There are also a bunch of options for convolutions and for pooling layers. `layer_conv_2d`

and `layer_max_pooling_2d`

are two of the most common ones.

## First define a model

Let's define a really simple model, with one dense (fully connected) layer, a dropout layer and a final softmax

```
model <- keras_model_sequential()
model %>%
layer_dense(units = 256, activation = 'relu', input_shape = c(784)) %>%
layer_dropout(rate = 0.4) %>% layer_dense(units = 128, activation = 'relu') %>%
layer_dense(units = 10, activation = 'softmax')
summary(model)
```

One nice feature of the keras package is the model detail you get when you run `summary`

- very handy to enable quick and dirty calculations to see if your next model run is going to blow smoke out of the GPU...

## Compile the model

The compilation stage is where you define the hyperparameters, .e.g.

- loss functions - You can use any of the keras library so see https://keras.io/losses/#available-loss-functions
- opimizer - again, see https://keras.io/optimizers/
- Metrics - track ALL THE THINGS: https://keras.io/metrics/

We are using `categorical_crossentropy`

loss function (link).

```
# compile (define loss and optimizer)
model %>% keras::compile(
loss = 'categorical_crossentropy',
optimizer = optimizer_rmsprop(),
metrics = c('accuracy')
)
```

## Fit the model and test

Finally, at runtime we set the number of epochs, the batch size and validation split (what percentage of the training data will be kept aside for validation).

```
# train (fit)
model %>% fit(
x_train,
y_train,
epochs = 15,
batch_size = 128,
validation_split = 0.2,
verbose = 1
)
```

Another nice feature of the `keras`

library (as opposed to, say the `mxnet`

library) is tracking the loss function and accuracy as the model is training (see the clip above)

By the end of the training run our model accuracy on the training set is around 98.51% on the training set and 97.95% on the validation set.
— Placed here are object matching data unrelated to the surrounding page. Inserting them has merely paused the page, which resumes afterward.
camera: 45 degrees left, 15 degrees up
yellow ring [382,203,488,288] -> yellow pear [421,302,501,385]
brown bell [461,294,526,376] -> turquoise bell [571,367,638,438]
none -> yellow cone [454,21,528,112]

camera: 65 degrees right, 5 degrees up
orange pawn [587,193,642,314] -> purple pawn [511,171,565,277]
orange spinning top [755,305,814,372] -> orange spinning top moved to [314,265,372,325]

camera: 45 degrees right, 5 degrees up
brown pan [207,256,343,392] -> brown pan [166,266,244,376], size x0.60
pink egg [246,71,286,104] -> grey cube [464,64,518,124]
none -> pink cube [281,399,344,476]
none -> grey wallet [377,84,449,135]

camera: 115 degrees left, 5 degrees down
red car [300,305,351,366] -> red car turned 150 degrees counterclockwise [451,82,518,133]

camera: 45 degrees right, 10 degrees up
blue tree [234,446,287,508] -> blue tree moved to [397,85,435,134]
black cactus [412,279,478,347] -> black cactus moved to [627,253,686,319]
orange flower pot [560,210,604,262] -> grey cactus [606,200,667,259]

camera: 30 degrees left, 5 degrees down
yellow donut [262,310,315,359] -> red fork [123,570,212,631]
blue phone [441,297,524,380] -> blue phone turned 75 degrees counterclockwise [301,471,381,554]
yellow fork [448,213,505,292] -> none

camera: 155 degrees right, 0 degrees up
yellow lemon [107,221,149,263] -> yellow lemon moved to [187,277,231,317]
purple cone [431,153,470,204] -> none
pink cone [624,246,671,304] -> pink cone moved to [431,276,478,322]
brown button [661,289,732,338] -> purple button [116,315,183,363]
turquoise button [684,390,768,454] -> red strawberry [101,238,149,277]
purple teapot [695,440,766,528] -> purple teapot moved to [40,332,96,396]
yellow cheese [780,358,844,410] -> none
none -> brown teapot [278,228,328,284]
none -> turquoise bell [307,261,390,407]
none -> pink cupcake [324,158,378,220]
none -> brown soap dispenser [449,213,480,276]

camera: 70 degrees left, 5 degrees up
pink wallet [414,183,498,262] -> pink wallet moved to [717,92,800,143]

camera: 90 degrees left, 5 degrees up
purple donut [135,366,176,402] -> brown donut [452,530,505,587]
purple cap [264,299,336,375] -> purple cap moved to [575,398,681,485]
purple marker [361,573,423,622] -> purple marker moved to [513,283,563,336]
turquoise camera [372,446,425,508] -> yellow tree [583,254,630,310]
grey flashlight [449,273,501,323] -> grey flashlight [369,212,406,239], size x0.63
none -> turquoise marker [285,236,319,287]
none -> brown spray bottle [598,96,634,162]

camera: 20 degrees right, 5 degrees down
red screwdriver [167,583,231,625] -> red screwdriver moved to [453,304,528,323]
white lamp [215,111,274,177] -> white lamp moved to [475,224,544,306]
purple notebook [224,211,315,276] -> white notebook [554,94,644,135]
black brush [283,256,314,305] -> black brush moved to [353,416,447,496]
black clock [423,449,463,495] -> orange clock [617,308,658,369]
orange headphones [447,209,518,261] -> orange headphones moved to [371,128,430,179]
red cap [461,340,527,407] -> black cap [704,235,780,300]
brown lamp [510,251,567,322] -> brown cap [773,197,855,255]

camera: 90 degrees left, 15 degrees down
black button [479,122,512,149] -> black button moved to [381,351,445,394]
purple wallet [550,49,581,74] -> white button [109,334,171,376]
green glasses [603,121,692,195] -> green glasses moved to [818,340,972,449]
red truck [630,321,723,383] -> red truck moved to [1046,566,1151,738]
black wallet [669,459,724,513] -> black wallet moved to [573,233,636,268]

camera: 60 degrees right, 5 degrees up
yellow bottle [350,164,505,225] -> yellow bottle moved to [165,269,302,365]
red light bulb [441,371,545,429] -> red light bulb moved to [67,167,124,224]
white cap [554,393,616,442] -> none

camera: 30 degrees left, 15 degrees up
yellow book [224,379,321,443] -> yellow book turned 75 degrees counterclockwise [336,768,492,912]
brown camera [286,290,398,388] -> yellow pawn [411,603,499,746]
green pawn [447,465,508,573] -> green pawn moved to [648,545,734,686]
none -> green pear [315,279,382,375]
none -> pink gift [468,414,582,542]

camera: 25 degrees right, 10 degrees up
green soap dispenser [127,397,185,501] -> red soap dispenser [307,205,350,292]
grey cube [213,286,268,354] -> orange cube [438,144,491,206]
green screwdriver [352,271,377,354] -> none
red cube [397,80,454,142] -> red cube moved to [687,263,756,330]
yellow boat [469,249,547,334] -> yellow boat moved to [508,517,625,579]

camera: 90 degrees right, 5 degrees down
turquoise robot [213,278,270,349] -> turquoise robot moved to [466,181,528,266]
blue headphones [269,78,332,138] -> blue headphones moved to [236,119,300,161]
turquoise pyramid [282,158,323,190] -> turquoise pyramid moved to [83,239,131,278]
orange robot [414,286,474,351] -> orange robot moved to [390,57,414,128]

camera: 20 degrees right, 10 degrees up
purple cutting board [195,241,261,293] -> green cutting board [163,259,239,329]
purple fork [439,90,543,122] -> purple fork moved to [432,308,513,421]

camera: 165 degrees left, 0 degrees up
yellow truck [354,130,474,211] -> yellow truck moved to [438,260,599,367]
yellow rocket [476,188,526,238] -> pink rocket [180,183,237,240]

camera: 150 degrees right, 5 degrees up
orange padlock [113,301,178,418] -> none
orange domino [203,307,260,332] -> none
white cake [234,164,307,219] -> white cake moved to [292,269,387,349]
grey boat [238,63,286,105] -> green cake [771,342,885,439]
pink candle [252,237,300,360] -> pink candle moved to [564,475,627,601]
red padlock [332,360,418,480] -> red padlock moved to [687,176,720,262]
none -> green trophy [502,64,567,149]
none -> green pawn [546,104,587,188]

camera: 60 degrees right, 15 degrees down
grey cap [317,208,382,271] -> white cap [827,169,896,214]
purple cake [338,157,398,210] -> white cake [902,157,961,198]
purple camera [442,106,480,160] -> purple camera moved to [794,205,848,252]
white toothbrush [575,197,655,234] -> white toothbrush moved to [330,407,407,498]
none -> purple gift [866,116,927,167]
It's possible to get a higher accuracy than this, but I'll leave that exploration up to you readers (feel free to share your experiments in the comments).

With 98% accuracy our model is fairly well optimised (for a first go). But having an **optimised** model (i.e. a good performance on the training set) is not the same as having a **generalised** model. We need to ensure we have not overfit the model by testing the prediction accuracy against our test set.

This is also straightforward:

```
model %>%
evaluate(x_test, y_test)
```

We get a prediction accuracy of 98.06% on the test set. Again, this is pretty good for a hello world.

# What's next?

At Symbolix we will be using more of R/keras for our machine and deep learning analysis (we are quite impressed). I am hoping to write more of these walkthroughs - what would you like to see next?